Zimbabwe’s central bank has devalued its gold-backed currency by over 40% against the US dollar, indicating that the last ditch effort to stabilise the country’s volatile economy, is in trouble.
The Reserve Bank of Zimbabwe (RBZ) made the decision to slash the local exchange rate to 24 Zig to $1 (£0.75) on Friday.
This slump is due to an increase in demand for the US dollar, which is also legal tender.
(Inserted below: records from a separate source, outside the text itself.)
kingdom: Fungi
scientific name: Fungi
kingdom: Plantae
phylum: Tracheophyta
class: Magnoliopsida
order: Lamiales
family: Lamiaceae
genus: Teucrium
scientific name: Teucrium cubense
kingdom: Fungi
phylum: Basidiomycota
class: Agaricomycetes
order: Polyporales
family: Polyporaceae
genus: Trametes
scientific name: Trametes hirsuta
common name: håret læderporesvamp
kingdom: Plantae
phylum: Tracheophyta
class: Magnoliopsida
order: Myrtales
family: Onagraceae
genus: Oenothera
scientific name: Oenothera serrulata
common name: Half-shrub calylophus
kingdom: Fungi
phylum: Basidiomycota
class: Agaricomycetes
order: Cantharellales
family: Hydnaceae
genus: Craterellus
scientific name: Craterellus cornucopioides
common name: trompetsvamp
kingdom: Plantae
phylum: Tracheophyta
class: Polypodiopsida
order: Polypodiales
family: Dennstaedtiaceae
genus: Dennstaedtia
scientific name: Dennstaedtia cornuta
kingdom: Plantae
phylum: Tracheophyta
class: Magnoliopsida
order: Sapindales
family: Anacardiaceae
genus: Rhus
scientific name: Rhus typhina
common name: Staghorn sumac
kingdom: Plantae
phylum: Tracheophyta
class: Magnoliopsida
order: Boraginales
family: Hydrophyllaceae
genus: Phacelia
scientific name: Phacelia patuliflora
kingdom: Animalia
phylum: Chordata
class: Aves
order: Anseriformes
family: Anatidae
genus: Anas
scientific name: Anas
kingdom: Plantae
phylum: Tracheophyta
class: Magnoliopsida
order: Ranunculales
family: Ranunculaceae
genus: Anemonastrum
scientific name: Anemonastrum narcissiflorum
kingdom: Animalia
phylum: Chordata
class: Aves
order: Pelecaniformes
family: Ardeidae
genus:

It comes after warnings from by large retailers of store closures if the rate remained fixed at the previous level.
The Zig, which stands for Zimbabwe Gold, was launched over six months ago and is the country’s sixth currency in 25 years.
According to the Reuters new agency, RBZ said in a statement that its Monetary Policy Committee made the move to allow greater exchange rate flexibility.
RBZ explained that the measures would address “emerging exchange rate risks, anchor the inflation expectations and stabilise prices in the near to short term”.
On paper the Zig had largely maintained it value since its launch, but on the black market, where most businesses secure the US dollars, it has more than halved in value.
The government has struggled to wean the population off the US dollar, as there has been no stable alternative for citizens.
Zimbabweans have a historic mistrust of the central bank, dating back to 2008, when it was printing 10tn Zimbabwe dollar notes while inflation had run out of control.